◆ **The data**
= Beginning of Section =

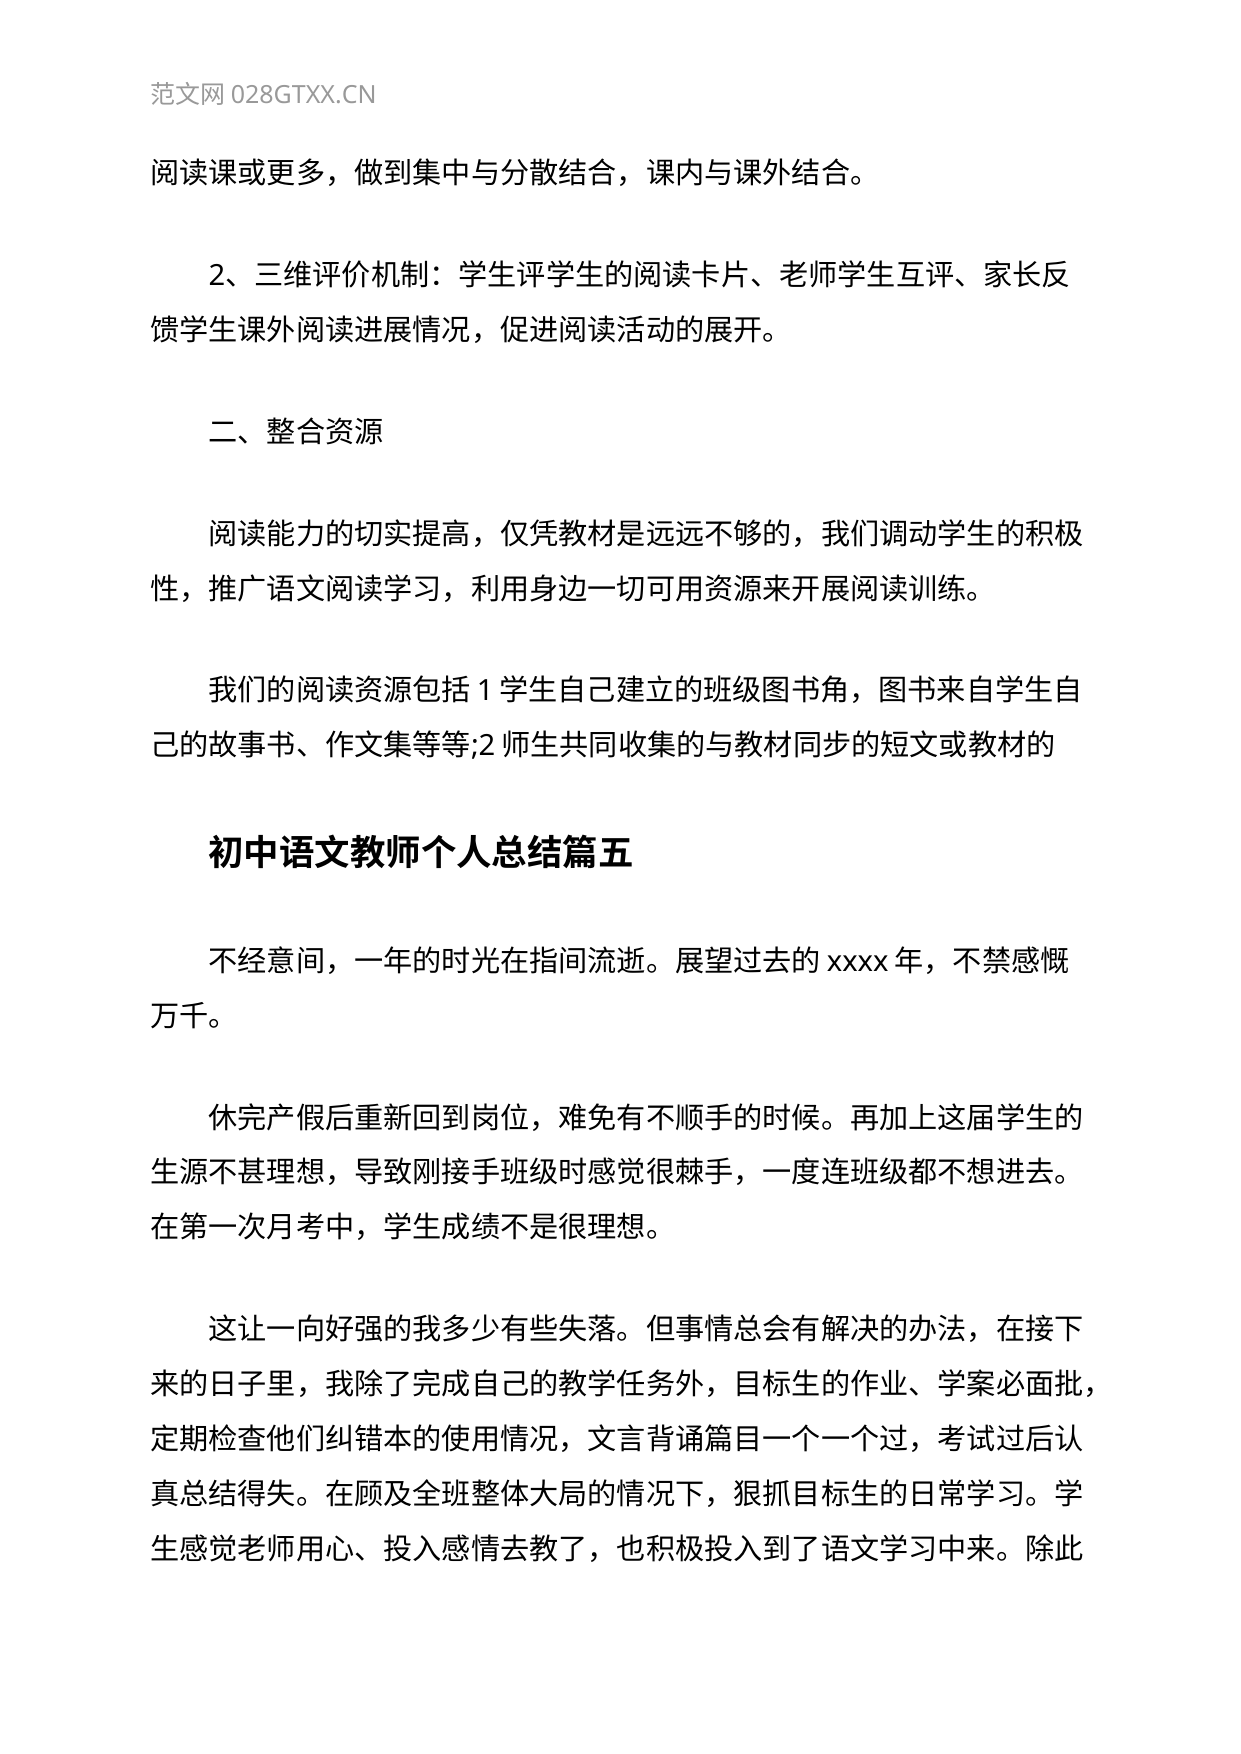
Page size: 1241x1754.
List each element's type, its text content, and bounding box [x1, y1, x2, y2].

text 2、三维评价机制：学生评学生的阅读卡片、老师学生互评、家长反馈学生课外阅读进展情况，促进阅读活动的展开。 [150, 252, 1090, 349]
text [150, 1306, 1090, 1568]
text 我们的阅读资源包括1学生自己建立的班级图书角，图书来自学生自己的故事书、作文集等等;2师生共同收集的与教材同步的短文或教材的 [150, 667, 1090, 764]
text 休完产假后重新回到岗位，难免有不顺手的时候。再加上这届学生的生源不甚理想，导致刚接手班级时感觉很棘手，一度连班级都不想进去。在第一次月考中，学生成绩不是很理想。 [150, 1094, 1090, 1246]
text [150, 150, 1090, 192]
text 二、整合资源 [150, 408, 1090, 451]
text 初中语文教师个人总结篇五 [150, 824, 1090, 875]
text 阅读能力的切实提高，仅凭教材是远远不够的，我们调动学生的积极性，推广语文阅读学习，利用身边一切可用资源来开展阅读训练。 [150, 510, 1090, 607]
text 不经意间，一年的时光在指间流逝。展望过去的xxxx年，不禁感慨万千。 [150, 937, 1090, 1035]
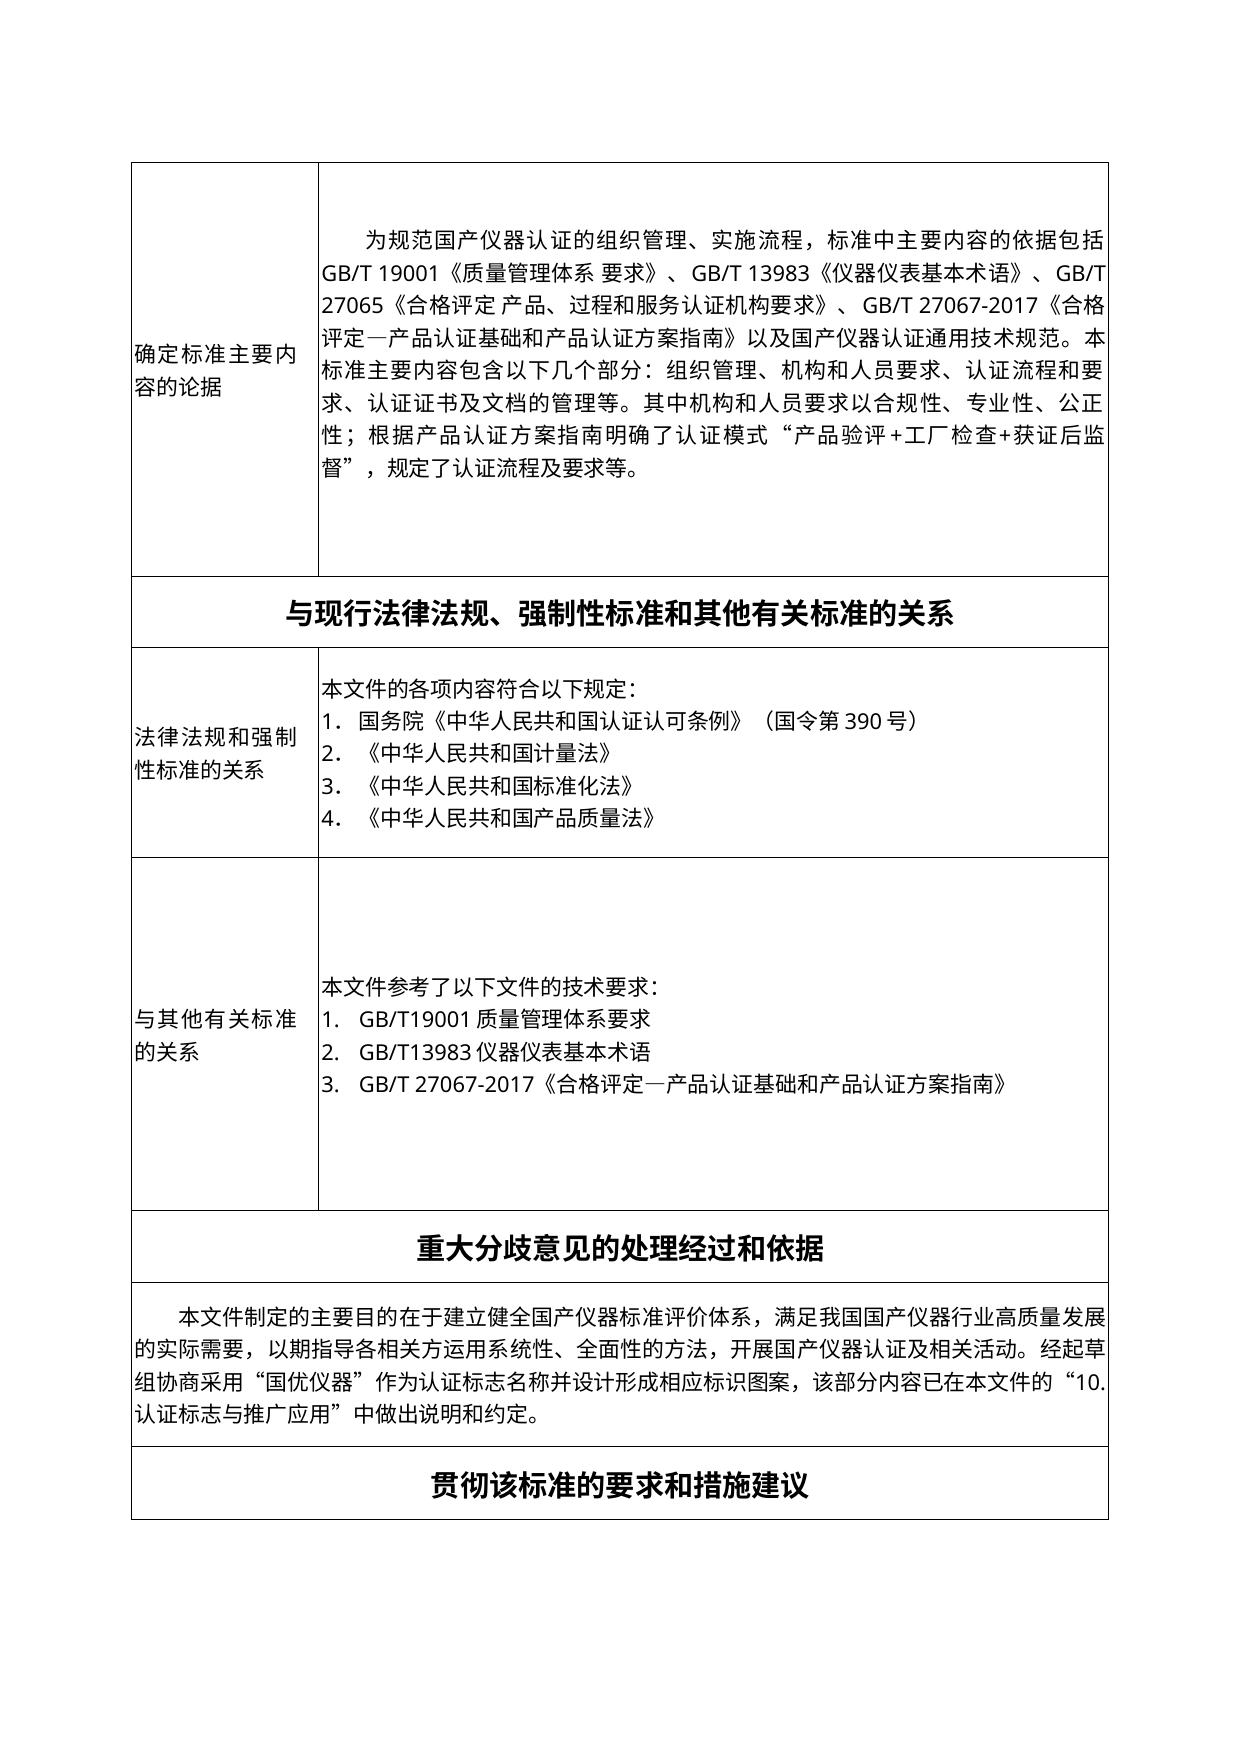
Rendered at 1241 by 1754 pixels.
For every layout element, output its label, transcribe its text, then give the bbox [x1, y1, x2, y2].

table_cell 本文件制定的主要目的在于建立健全国产仪器标准评价体系，满足我国国产仪器行业高质量发展的实际需要，以期指导各相关方运用系统性、全面性的方法，开展国产仪器认证及相关活动。经起草组协商采用“国优仪器”作为认证标志名称并设计形成相应标识图案，该部分内容已在本文件的“10.认证标志与推广应用”中做出说明和约定。 [132, 1283, 1108, 1446]
table_cell 与其他有关标准的关系 [132, 858, 318, 1210]
table_cell 与现行法律法规、强制性标准和其他有关标准的关系 [132, 577, 1108, 647]
table_cell 确定标准主要内容的论据 [132, 163, 318, 576]
table_cell 本文件参考了以下文件的技术要求： GB/T19001质量管理体系要求 GB/T13983仪器仪表基本术语 GB/T 27067-2017《合格评定—产品认证基础和产品认证方案指南》 [319, 858, 1108, 1210]
table_cell 重大分歧意见的处理经过和依据 [132, 1211, 1108, 1282]
table_cell 法律法规和强制性标准的关系 [132, 648, 318, 857]
table_cell 贯彻该标准的要求和措施建议 [132, 1447, 1108, 1519]
table_cell 为规范国产仪器认证的组织管理、实施流程，标准中主要内容的依据包括GB/T 19001《质量管理体系 要求》、GB/T 13983《仪器仪表基本术语》、GB/T 27065《合格评定 产品、过程和服务认证机构要求》、GB/T 27067-2017《合格评定—产品认证基础和产品认证方案指南》以及国产仪器认证通用技术规范。本标准主要内容包含以下几个部分：组织管理、机构和人员要求、认证流程和要求、认证证书及文档的管理等。其中机构和人员要求以合规性、专业性、公正性；根据产品认证方案指南明确了认证模式“产品验评+工厂检查+获证后监督”，规定了认证流程及要求等。 [319, 163, 1108, 576]
table_cell 本文件的各项内容符合以下规定： 国务院《中华人民共和国认证认可条例》（国令第390号） 《中华人民共和国计量法》 《中华人民共和国标准化法》 《中华人民共和国产品质量法》 [319, 648, 1108, 857]
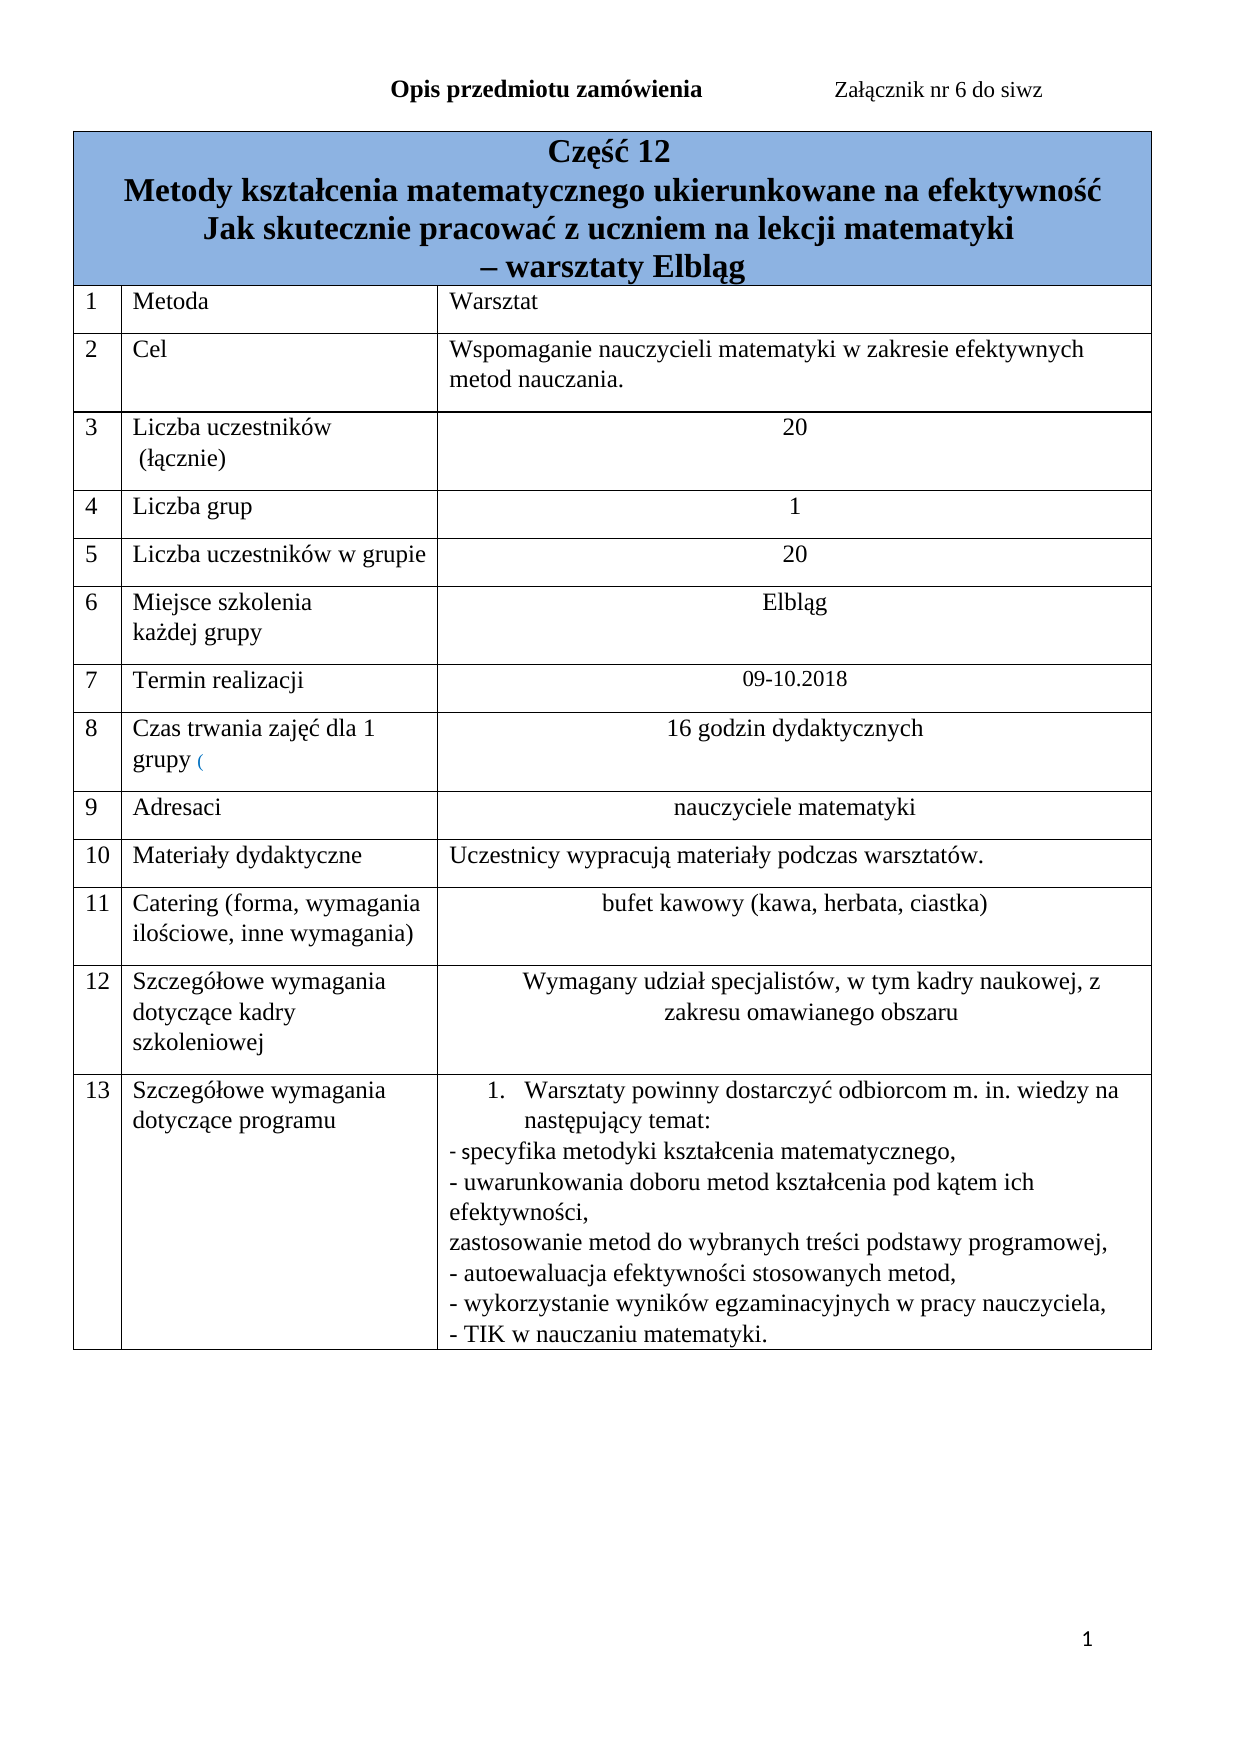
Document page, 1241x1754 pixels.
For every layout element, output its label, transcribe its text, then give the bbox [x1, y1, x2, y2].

= End of Section =

◆ **Work required**
Please repeat each line above exactly as it appears, but omit the pictures.

◆ **Exercise solution**
Page size: 1241x1754.
List each element's type, its text content, and bounding box [x1, y1, x2, y2].

text 2、三维评价机制：学生评学生的阅读卡片、老师学生互评、家长反馈学生课外阅读进展情况，促进阅读活动的展开。 [150, 252, 1090, 349]
text [150, 1306, 1090, 1568]
text 我们的阅读资源包括1学生自己建立的班级图书角，图书来自学生自己的故事书、作文集等等;2师生共同收集的与教材同步的短文或教材的 [150, 667, 1090, 764]
text 休完产假后重新回到岗位，难免有不顺手的时候。再加上这届学生的生源不甚理想，导致刚接手班级时感觉很棘手，一度连班级都不想进去。在第一次月考中，学生成绩不是很理想。 [150, 1094, 1090, 1246]
text [150, 150, 1090, 192]
text 二、整合资源 [150, 408, 1090, 451]
text 初中语文教师个人总结篇五 [150, 824, 1090, 875]
text 阅读能力的切实提高，仅凭教材是远远不够的，我们调动学生的积极性，推广语文阅读学习，利用身边一切可用资源来开展阅读训练。 [150, 510, 1090, 607]
text 不经意间，一年的时光在指间流逝。展望过去的xxxx年，不禁感慨万千。 [150, 937, 1090, 1035]
Rendered at 1241 by 1754 pixels.
For every layout element, output its label, transcribe its text, then give the bbox [x1, y1, x2, y2].

table_cell 本文件制定的主要目的在于建立健全国产仪器标准评价体系，满足我国国产仪器行业高质量发展的实际需要，以期指导各相关方运用系统性、全面性的方法，开展国产仪器认证及相关活动。经起草组协商采用“国优仪器”作为认证标志名称并设计形成相应标识图案，该部分内容已在本文件的“10.认证标志与推广应用”中做出说明和约定。 [132, 1283, 1108, 1446]
table_cell 与其他有关标准的关系 [132, 858, 318, 1210]
table_cell 与现行法律法规、强制性标准和其他有关标准的关系 [132, 577, 1108, 647]
table_cell 确定标准主要内容的论据 [132, 163, 318, 576]
table_cell 本文件参考了以下文件的技术要求： GB/T19001质量管理体系要求 GB/T13983仪器仪表基本术语 GB/T 27067-2017《合格评定—产品认证基础和产品认证方案指南》 [319, 858, 1108, 1210]
table_cell 重大分歧意见的处理经过和依据 [132, 1211, 1108, 1282]
table_cell 法律法规和强制性标准的关系 [132, 648, 318, 857]
table_cell 贯彻该标准的要求和措施建议 [132, 1447, 1108, 1519]
table_cell 为规范国产仪器认证的组织管理、实施流程，标准中主要内容的依据包括GB/T 19001《质量管理体系 要求》、GB/T 13983《仪器仪表基本术语》、GB/T 27065《合格评定 产品、过程和服务认证机构要求》、GB/T 27067-2017《合格评定—产品认证基础和产品认证方案指南》以及国产仪器认证通用技术规范。本标准主要内容包含以下几个部分：组织管理、机构和人员要求、认证流程和要求、认证证书及文档的管理等。其中机构和人员要求以合规性、专业性、公正性；根据产品认证方案指南明确了认证模式“产品验评+工厂检查+获证后监督”，规定了认证流程及要求等。 [319, 163, 1108, 576]
table_cell 本文件的各项内容符合以下规定： 国务院《中华人民共和国认证认可条例》（国令第390号） 《中华人民共和国计量法》 《中华人民共和国标准化法》 《中华人民共和国产品质量法》 [319, 648, 1108, 857]
Document page, 1241x1754 pixels.
For every layout element, output its label, transcribe its text, then give the bbox [x1, y1, x2, y2].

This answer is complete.